The curatorial theme of the 2015 Indonesia Pavilion ingeniously corresponds with the theme proposed by the Biennale artistic director Okwui Enwezor: All the World’s Futures. Voyage invites viewers to rethink the relationship between globalization and local culture—historically, socially and politically—and at the same time to make a fresh appraisal of the relationship of art and artists to the current state of things.

“Contemporary art is an important tool of Indonesia’s cultural diplomacy,” Commissioner Sapta Nirwandar observes. “It helps to introduce Indonesia to the world.”

 “There’s a new spirit in Indonesia today,” says Restu Kusumaningrum, director of Bumi Purnati Indonesia and co-producer of the Indonesia National Pavilion. “Cognizant of our history and culture, we are at the same time moving forward and going global—with a new president, we are confidant. Heri Dono is a strong, creative artist, who looks forward while critically considering the past and the present.”
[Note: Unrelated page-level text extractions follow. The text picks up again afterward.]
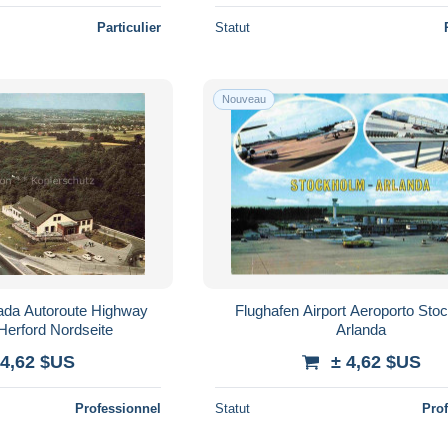
Particulier
Statut
Nouveau
ada Autoroute Highway
Flughafen Airport Aeroporto Sto
Herford Nordseite
Arlanda
 4,62 $US
± 4,62 $US
Professionnel
Statut
Pro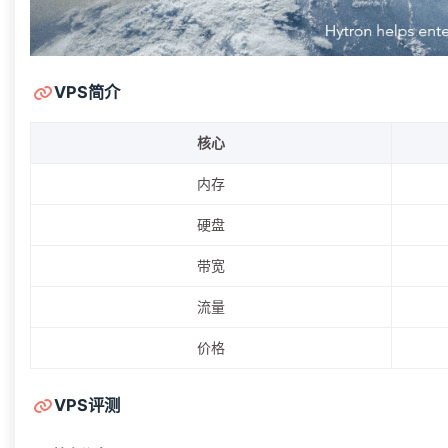
VPS简介
核心
内存
硬盘
带宽
流量
价格
VPS评测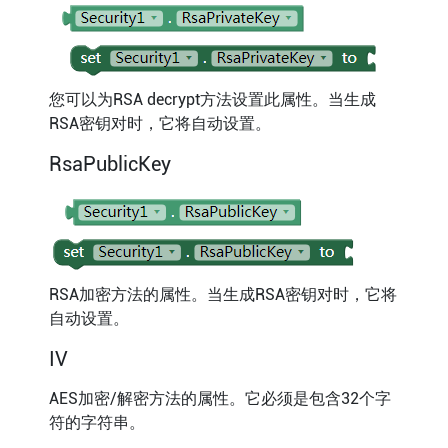
您可以为RSA decrypt方法设置此属性。当生成
RSA密钥对时，它将自动设置。
RsaPublicKey
RSA加密方法的属性。当生成RSA密钥对时，它将
自动设置。
IV
AES加密/解密方法的属性。它必须是包含32个字
符的字符串。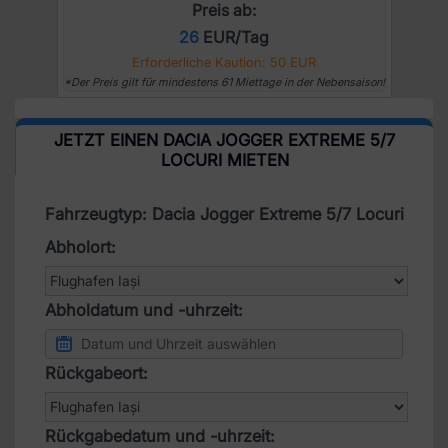
Preis ab:
26
EUR/Tag
Erforderliche Kaution: 50 EUR
*Der Preis gilt für mindestens 61 Miettage in der Nebensaison!
JETZT EINEN DACIA JOGGER EXTREME 5/7
LOCURI MIETEN
Fahrzeugtyp: Dacia Jogger Extreme 5/7 Locuri
Abholort:
Abholdatum und -uhrzeit:
Rückgabeort:
Rückgabedatum und -uhrzeit: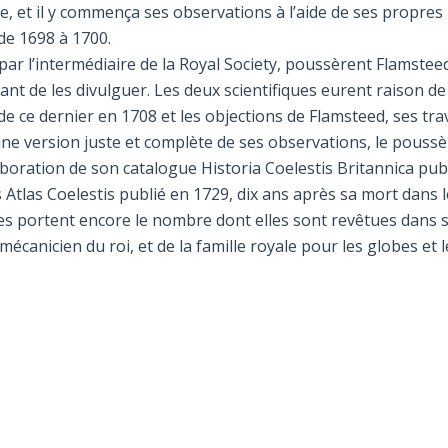
 et il y commença ses observations à l’aide de ses propres i
de 1698 à 1700.
par l’intermédiaire de la Royal Society, poussèrent Flamstee
ant de les divulguer. Les deux scientifiques eurent raison de
de ce dernier en 1708 et les objections de Flamsteed, ses tra
e version juste et complète de ses observations, le poussèr
boration de son catalogue Historia Coelestis Britannica publ
s Atlas Coelestis publié en 1729, dix ans après sa mort dans l
oiles portent encore le nombre dont elles sont revêtues dans
 mécanicien du roi, et de la famille royale pour les globes et 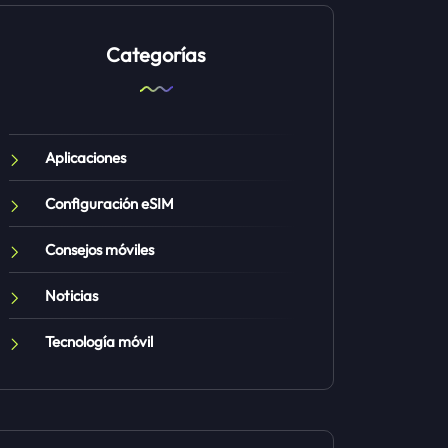
Categorías
Aplicaciones
Configuración eSIM
Consejos móviles
Noticias
Tecnología móvil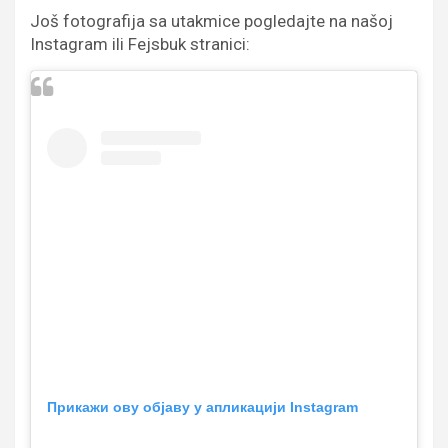
Još fotografija sa utakmice pogledajte na našoj
Instagram ili Fejsbuk stranici:
Прикажи ову објаву у апликацији Instagram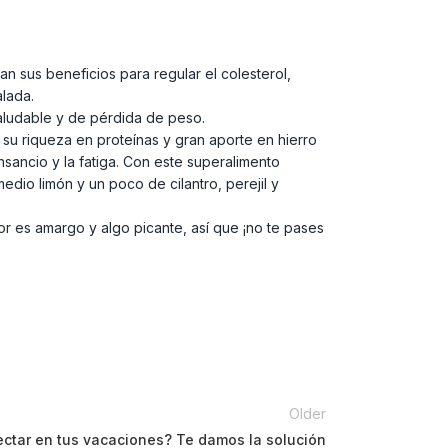
 sus beneficios para regular el colesterol,
alada.
saludable y de pérdida de peso.
su riqueza en proteínas y gran aporte en hierro
nsancio y la fatiga. Con este superalimento
dio limón y un poco de cilantro, perejil y
or es amargo y algo picante, así que ¡no te pases
Older
ctar en tus vacaciones? Te damos la solución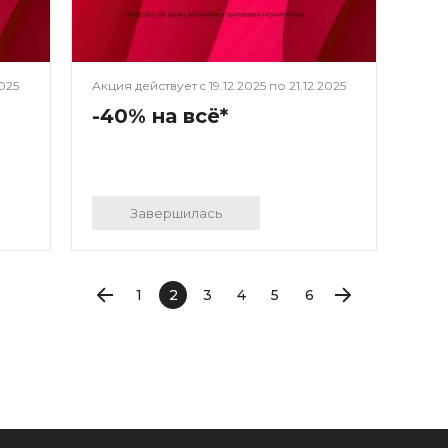
2025
Акция действует c
19.12.2025
по
21.12.2025
-40% на всё*
Завершилась
1
2
3
4
5
6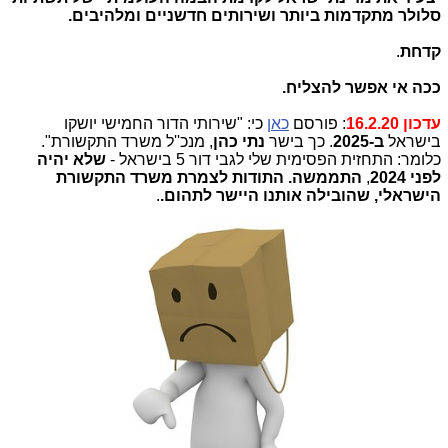
סלולר מתקדמות ביותר ושירותים חדשניים ומלהיבים.
קדחת
.
ככה אי אפשר להצליח.
עדכון 16.2.20
: פורסם
כאן
כי: "שירותי הדור החמישי יושקו
בישראל
ב-2025
. כך בישר
נתי כהן
, מנכ''ל משרד התקשורת".
כלומר: התחזית הפסימית שלי לגבי דור 5 בישראל -
שלא יהיה
לפני 2024
,
התממשה. התודות לצמרת משרד התקשורת
הישראלי, שהובילה אותנו היישר לתהום.
.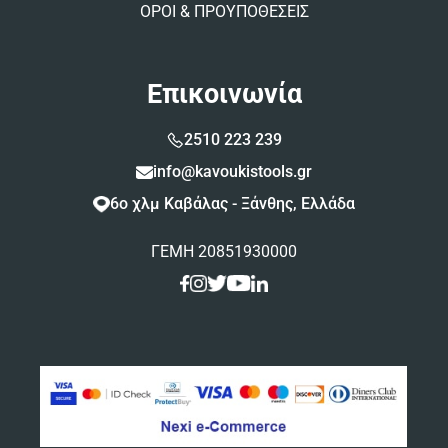
ΟΡΟΙ & ΠΡΟΥΠΟΘΕΣΕΙΣ
Επικοινωνία
2510 223 239
info@kavoukistools.gr
6ο χλμ Καβάλας - Ξάνθης, Ελλάδα
ΓΕΜΗ 20851930000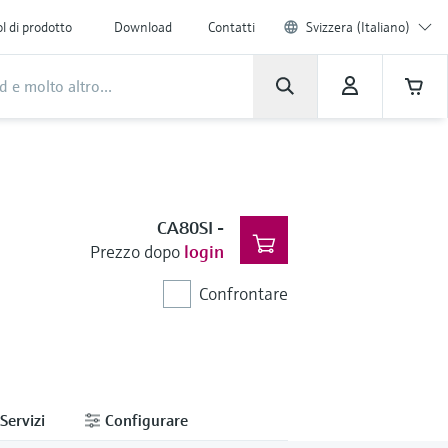
l di prodotto
Download
Contatti
Svizzera (Italiano)
CA80SI
-
Prezzo dopo
login
Confrontare
Servizi
Configurare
Heri Dono, who was born in Jakarta in 1960, was arguably the first contemporary Indonesian artist of his generation to break into the global art scene in the early 1990s. Since then, the Jogjakarta-based artist has achieved iconic status abroad and at home, participating in 27 international biennales and triennials.  His works—which are heavily influenced by his deep knowledge of animation, cartoons and wayang (Javanese puppet theater)—mix fantastical and incongruous images with sociopolitical commentary. “Artists have a moral responsibility to add to the global conversation, and inspire people with awareness of what is going on in their environment and in the world at large,” the artist says.

Heri Dono’s artwork combines a Trojan horse—a figure that repeatedly occurs in his works—with Indonesia’s famed giant lizard, the Komodo dragon. With this mythic hybrid the artist aims to ironically counter-attack traditional Western notions of the East, while exploring Indonesia’s place and his own in the world. “Trokomod,” he notes, “is like an ancient animal made futuristic. It comes out of the part of the world that is like a blank spot in the world of fine arts.” Now, he suggests, “is the time to speak up.”

Ethnographic imaging is an important aspect of Heri Dono’s work, notes Carla Bianpoen, an artistic adviser. “Unlike an ethnographic museum which traditionally displays ‘exotic’ cultures from a Western point of view, Heri Dono switches roles showing Western icons as we perceive them.” 

Inside the beast, the artist creates a vision of soft power, with the use of pliant materials like rattan and canvas batik, covered with symbols of the world’s religions denoting a hope for peaceful religious pluralism. Asmudjo Jono Irianto, one of the artistic advisers for the pavilion, says: “Trokomod… intertwines history, myth and legends. It can be an entry point to understand Indonesia’s current position.”

The Indonesia National Pavilion is produced by Bumi Purnati Indonesia, in conjunction with Milan-based Change Performing Arts, and supported by the Ministry of Tourism Republic of Indonesia, as well as Prince Street Capital Management, Yuz Museum Shanghai, Lawangwangi Creative Space, Galeri Nasional Indonesia, Friends of Venice Biennale and others.